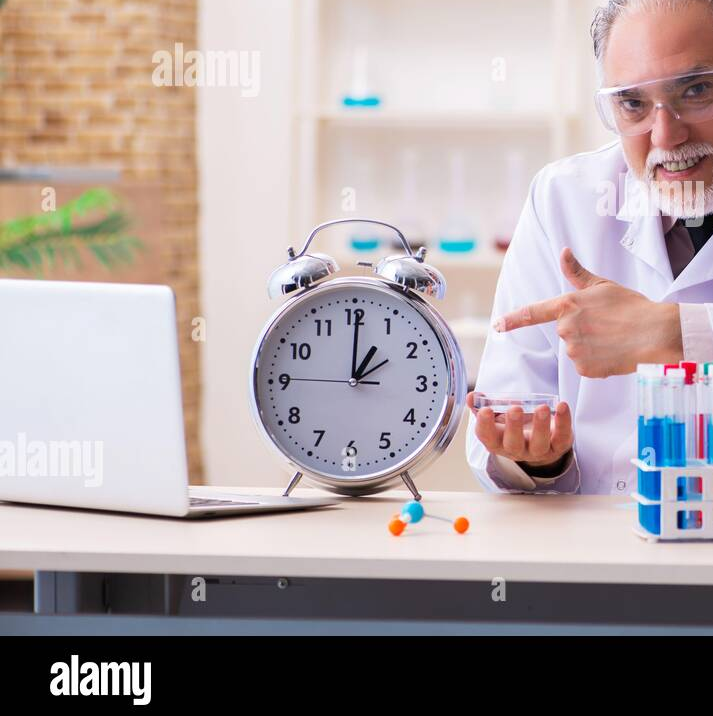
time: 1:00
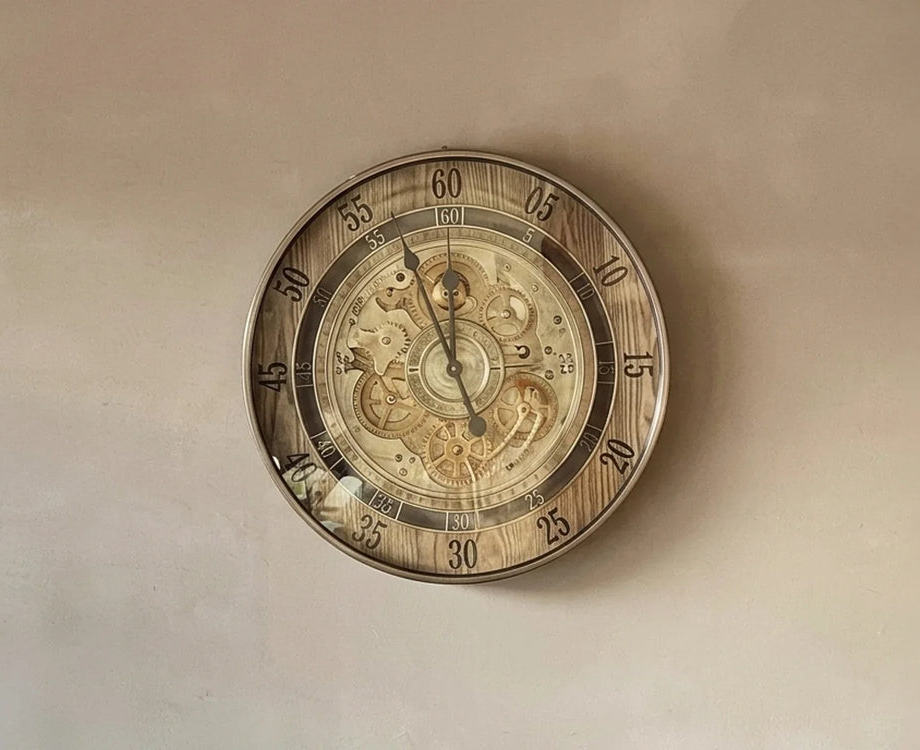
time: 11:56
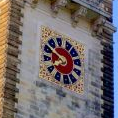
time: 7:49
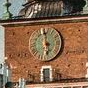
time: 5:59
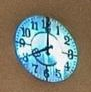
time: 8:00
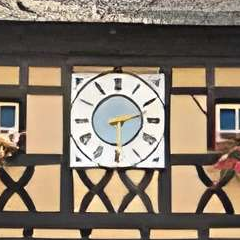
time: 2:29
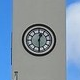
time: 12:29
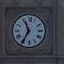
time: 11:35
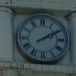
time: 2:09
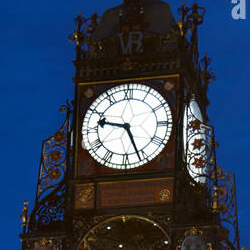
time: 9:26
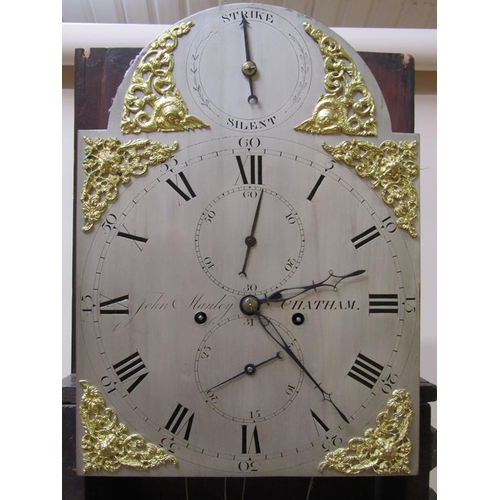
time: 2:23
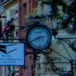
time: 2:40
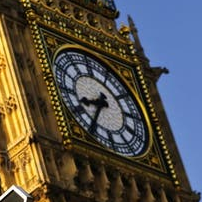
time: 8:35
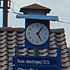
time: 5:06
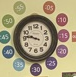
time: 9:46
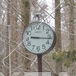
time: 9:16
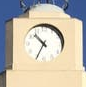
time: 10:34
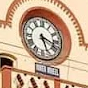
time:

- The problem
Rewrite the lines of every item above, putting "reading" wherever "time" appears and leaving everything else unchanged. Leave the pictures out of your answer.

- Expected answer
reading: 1:00
reading: 11:56
reading: 7:49
reading: 5:59
reading: 8:00
reading: 2:29
reading: 12:29
reading: 11:35
reading: 2:09
reading: 9:26
reading: 2:23
reading: 2:40
reading: 8:35
reading: 5:06
reading: 9:46
reading: 9:16
reading: 10:34
reading:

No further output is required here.